Haruskah kita menyalahkan produsen? Mereka tetap memproduksi plastik. Para konsumen diprovide plastik. Bayangkan, kalau tidak ada plastik yang diproduksi, tentunya konsumen tidak memakai plastik, bukan? Wah.. sepertinya ide bagus, ya? Bagaiama menurut kalian? Apakah itu paling baik dilakukan? Namun bagaimana dengan pabrik-pabriknya? Kita harus bisa menemukan hal bagaimana mereka menggantikan pekerjaan mereka, bukan? Atau kita biarkan saja mereka memproduksi, namun konsumen tetap teredukasi untuk tidak membeli. Ya kita kembali lagi ke permasalahan kapasitas SDMnya.

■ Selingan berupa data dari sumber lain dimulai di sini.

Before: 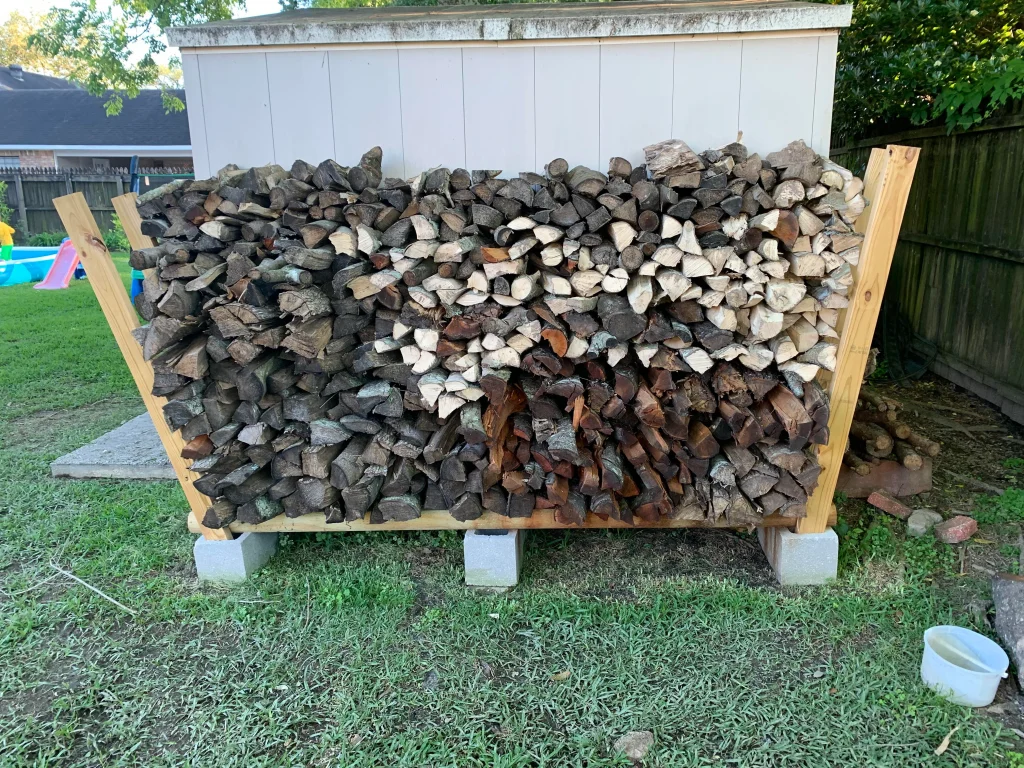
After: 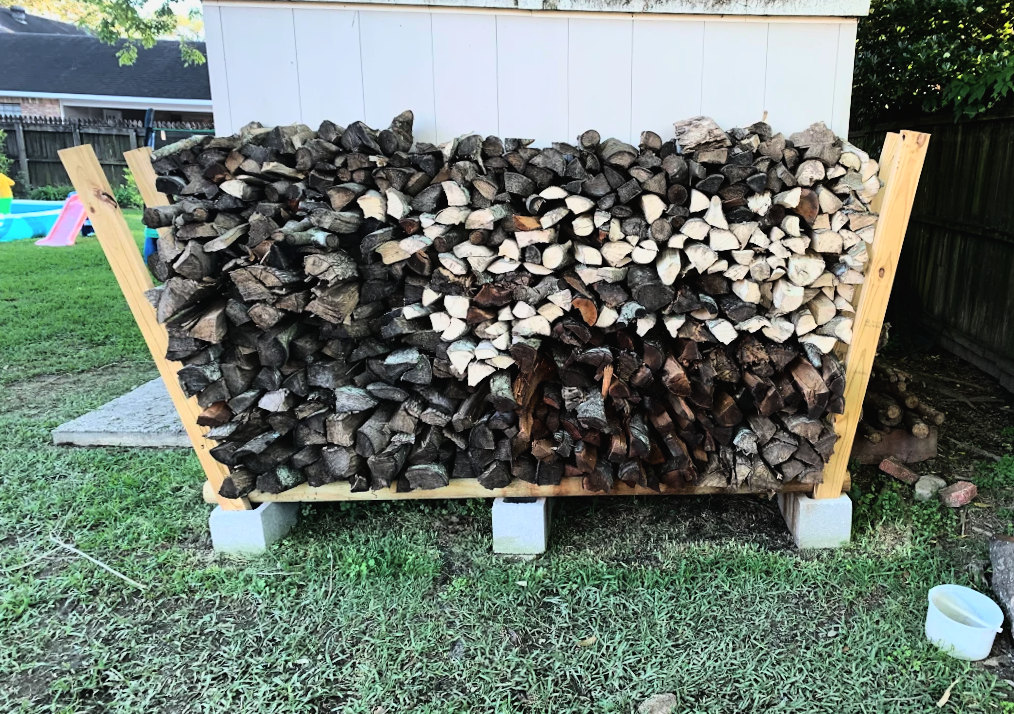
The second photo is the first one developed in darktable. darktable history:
rgb curve: curves: ch0 [(0, 0) (0.21, 0.15) (0.24, 0.21) (0.5, 0.75) (0.75, 0.96) (0.89, 0.99) (1, 1)]; ch1 [(0, 0.02) (0.21, 0.13) (0.25, 0.2) (0.5, 0.67) (0.75, 0.9) (0.89, 0.97) (1, 1)]; ch2 [(0, 0.02) (0.21, 0.13) (0.25, 0.2) (0.5, 0.67) (0.75, 0.9) (0.89, 0.97) (1, 1)], compensate middle gray true
exposure: black level correction -0.016, exposure -1.018 EV, compensate highlight preservation false
rotate and perspective: rotation 0.679°, lens shift (horizontal) 0.136, crop left 0.009, crop right 0.991, crop top 0.078, crop bottom 0.95
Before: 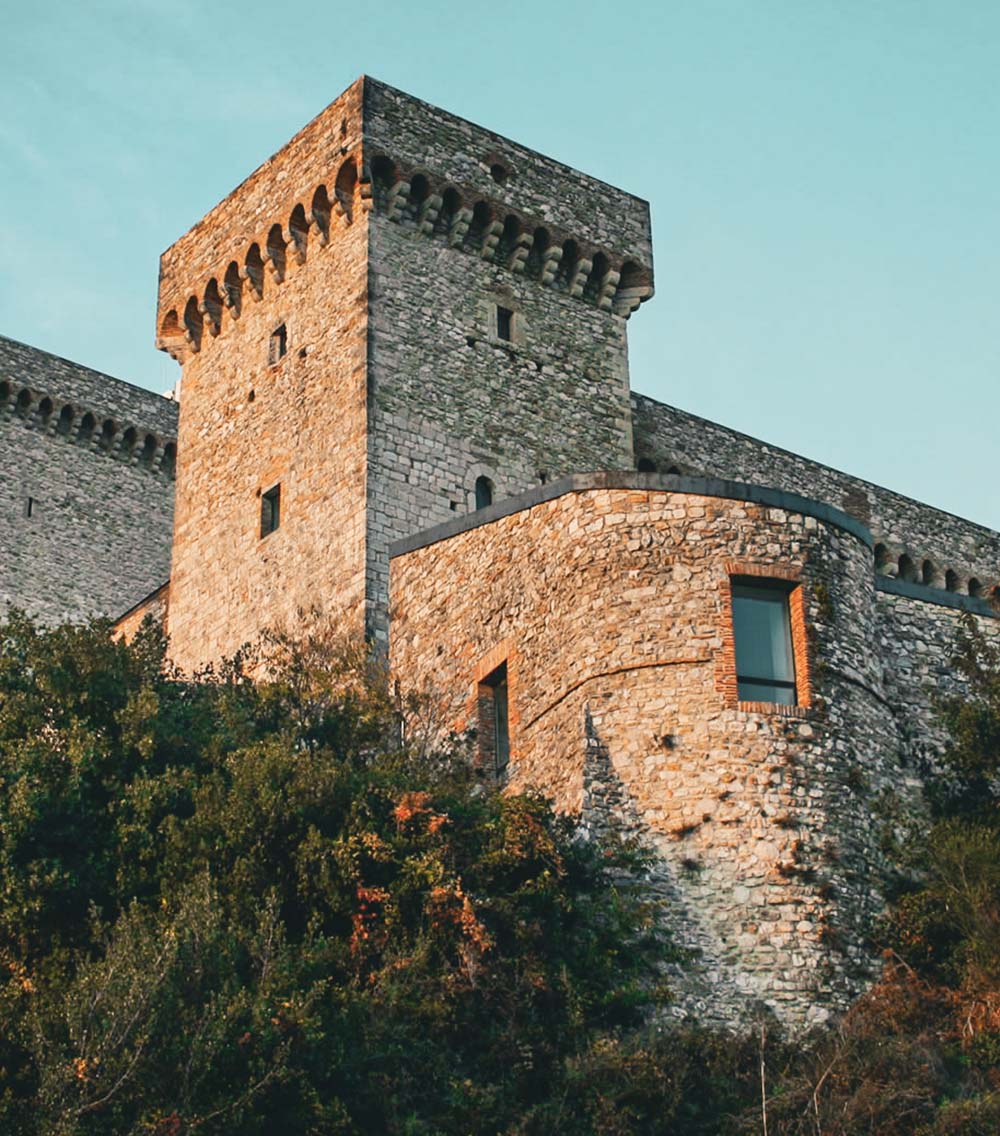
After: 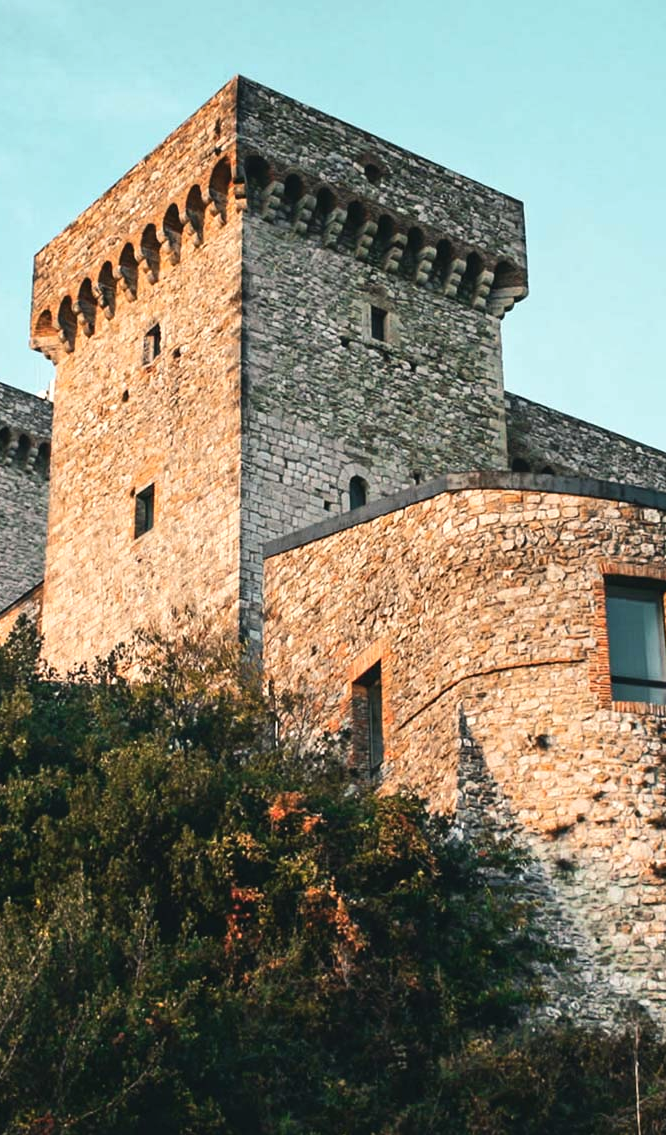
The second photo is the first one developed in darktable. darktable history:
tone equalizer: -8 EV -0.417 EV, -7 EV -0.389 EV, -6 EV -0.333 EV, -5 EV -0.222 EV, -3 EV 0.222 EV, -2 EV 0.333 EV, -1 EV 0.389 EV, +0 EV 0.417 EV, edges refinement/feathering 500, mask exposure compensation -1.57 EV, preserve details no
crop and rotate: left 12.648%, right 20.685%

Haruskah kita menyalahkan pemerintah? Kalau saja pemerintah melarang adanya produksi plastik, pasti tidak akan ada plastik yang dihasilkan, bukan? Kalau saja pemerintah menyediakan fasilitas di semua toko agar semua barang-barang berupa barang refill yang bisa kita beli dengan container sendiri, akan lebih baik bukan? Kalau saja pemerintah lebih tegas dalam menindaklanjuti masalah plastik, tanpa harus menunggu sebuah komunitas/LSM bernegosiasi sedemikian sulit untuk memberikan harga Rp200 pada kantong plastik, tentu maslaah plastik akan mudah teratasi, bukan? Namun bagaimana kita bisa meyakini semua "kalau saja" mudah terjadi? Bagaimana bisa kita menuntut pemerintah yang memiliki banyak hal yang perlu diatasi?

Sebenarnya memang tidak ada solusinya dalam tulisan yang saya buat ini. Tapi mari kita semua coba pikir kembali dan telaah kembali, siapa dalangnya, siapa sumbernya, siapa yang bisa mengambil peran utama dalam masalah plastik ini?

Semoga tulisan ini bisa menginspirasi dan membuat kita berefleksi diri. Jika ada komentar dan pikiran, akan saya terima dengan senang hati.